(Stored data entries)
────────────────────

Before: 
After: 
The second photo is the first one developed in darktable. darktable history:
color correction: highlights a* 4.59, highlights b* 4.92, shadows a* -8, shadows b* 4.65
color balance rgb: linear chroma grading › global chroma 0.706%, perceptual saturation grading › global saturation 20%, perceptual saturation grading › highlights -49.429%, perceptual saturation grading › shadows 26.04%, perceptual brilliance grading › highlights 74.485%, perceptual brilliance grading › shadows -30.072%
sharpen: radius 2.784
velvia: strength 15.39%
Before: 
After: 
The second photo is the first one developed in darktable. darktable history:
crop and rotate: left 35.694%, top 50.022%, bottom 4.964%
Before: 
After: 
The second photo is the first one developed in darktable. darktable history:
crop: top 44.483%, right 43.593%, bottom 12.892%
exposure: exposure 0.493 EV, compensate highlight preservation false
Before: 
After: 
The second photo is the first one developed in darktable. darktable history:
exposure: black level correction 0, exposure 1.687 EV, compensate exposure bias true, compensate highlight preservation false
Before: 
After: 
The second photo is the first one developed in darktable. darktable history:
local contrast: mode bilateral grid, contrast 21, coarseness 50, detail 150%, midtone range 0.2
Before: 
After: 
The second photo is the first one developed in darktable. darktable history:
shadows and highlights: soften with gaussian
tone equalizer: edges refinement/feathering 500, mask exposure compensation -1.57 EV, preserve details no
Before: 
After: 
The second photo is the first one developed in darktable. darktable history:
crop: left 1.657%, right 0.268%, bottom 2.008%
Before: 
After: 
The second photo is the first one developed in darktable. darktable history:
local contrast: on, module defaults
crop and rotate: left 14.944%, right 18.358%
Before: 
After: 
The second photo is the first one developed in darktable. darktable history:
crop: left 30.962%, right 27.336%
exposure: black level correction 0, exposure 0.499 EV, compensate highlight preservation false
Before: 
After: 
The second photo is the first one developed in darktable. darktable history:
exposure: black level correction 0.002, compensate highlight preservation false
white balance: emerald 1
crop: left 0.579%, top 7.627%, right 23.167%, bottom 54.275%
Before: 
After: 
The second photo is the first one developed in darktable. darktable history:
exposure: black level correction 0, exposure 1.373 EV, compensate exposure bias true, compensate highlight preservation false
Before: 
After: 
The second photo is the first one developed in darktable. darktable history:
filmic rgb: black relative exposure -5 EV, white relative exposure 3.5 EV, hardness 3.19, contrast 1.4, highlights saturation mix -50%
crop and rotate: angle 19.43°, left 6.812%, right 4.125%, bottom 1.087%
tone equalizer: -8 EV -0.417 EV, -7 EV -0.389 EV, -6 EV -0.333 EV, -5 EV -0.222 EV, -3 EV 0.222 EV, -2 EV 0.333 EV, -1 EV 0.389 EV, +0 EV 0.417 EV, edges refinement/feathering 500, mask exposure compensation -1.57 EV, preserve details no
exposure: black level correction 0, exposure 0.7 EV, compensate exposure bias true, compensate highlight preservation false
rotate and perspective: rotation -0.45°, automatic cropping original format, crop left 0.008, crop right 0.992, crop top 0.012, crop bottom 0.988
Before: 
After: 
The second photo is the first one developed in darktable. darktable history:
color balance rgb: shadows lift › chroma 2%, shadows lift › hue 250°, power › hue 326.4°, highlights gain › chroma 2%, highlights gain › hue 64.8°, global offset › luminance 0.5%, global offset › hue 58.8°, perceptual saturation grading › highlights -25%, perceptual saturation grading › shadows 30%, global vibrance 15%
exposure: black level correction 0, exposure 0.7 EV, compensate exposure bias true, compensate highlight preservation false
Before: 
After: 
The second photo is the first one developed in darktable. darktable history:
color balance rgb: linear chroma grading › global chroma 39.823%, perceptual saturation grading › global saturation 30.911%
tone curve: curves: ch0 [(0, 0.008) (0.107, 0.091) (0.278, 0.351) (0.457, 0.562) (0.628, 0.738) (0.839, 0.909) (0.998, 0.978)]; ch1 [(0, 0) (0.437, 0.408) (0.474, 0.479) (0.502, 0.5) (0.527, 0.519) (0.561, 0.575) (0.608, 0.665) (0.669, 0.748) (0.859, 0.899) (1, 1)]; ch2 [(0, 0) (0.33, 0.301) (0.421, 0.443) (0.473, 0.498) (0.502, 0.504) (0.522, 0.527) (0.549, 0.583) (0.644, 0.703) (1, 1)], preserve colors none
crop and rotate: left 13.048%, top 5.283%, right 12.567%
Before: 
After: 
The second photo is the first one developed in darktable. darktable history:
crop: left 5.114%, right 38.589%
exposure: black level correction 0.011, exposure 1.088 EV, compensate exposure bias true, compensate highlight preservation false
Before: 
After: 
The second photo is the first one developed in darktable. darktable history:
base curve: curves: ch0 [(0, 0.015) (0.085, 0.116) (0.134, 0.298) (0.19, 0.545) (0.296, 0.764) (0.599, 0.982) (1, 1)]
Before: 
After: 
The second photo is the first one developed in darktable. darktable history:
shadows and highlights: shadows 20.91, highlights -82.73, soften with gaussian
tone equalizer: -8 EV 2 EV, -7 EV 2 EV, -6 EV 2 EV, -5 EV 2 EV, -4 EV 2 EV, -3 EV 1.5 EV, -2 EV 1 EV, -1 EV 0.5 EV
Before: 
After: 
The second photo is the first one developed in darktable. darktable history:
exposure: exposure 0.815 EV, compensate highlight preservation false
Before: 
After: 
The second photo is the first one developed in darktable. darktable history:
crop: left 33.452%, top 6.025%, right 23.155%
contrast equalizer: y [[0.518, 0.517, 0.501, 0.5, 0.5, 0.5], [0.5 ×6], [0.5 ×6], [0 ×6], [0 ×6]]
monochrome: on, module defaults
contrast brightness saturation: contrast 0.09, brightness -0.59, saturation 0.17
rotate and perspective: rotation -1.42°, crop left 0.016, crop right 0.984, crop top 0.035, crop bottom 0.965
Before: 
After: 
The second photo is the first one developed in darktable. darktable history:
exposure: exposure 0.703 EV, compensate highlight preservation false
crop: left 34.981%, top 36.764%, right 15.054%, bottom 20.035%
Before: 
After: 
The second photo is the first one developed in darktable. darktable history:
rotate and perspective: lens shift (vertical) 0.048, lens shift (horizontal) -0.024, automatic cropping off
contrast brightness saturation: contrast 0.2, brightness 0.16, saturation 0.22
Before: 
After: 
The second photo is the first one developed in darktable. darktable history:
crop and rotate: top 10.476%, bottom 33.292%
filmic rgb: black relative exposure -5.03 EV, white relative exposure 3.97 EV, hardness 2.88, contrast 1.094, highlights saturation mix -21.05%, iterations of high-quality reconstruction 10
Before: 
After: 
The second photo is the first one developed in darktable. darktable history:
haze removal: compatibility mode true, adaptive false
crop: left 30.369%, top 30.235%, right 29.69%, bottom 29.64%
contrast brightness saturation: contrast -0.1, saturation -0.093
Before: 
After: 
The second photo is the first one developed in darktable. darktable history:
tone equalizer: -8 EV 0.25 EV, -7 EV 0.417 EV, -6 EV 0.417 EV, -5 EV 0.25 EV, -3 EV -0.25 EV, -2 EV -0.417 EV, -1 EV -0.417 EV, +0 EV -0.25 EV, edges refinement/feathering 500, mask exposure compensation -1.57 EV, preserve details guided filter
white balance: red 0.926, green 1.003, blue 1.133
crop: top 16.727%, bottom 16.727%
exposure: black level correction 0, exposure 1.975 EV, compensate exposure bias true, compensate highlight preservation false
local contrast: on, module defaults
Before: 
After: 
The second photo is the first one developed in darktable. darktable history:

────────────────────

Can you quote the material above from its first line up to and including the line containing "exposure: exposure 0.493", keeping every line identical?

Before: 
After: 
The second photo is the first one developed in darktable. darktable history:
color correction: highlights a* 4.59, highlights b* 4.92, shadows a* -8, shadows b* 4.65
color balance rgb: linear chroma grading › global chroma 0.706%, perceptual saturation grading › global saturation 20%, perceptual saturation grading › highlights -49.429%, perceptual saturation grading › shadows 26.04%, perceptual brilliance grading › highlights 74.485%, perceptual brilliance grading › shadows -30.072%
sharpen: radius 2.784
velvia: strength 15.39%
Before: 
After: 
The second photo is the first one developed in darktable. darktable history:
crop and rotate: left 35.694%, top 50.022%, bottom 4.964%
Before: 
After: 
The second photo is the first one developed in darktable. darktable history:
crop: top 44.483%, right 43.593%, bottom 12.892%
exposure: exposure 0.493 EV, compensate highlight preservation false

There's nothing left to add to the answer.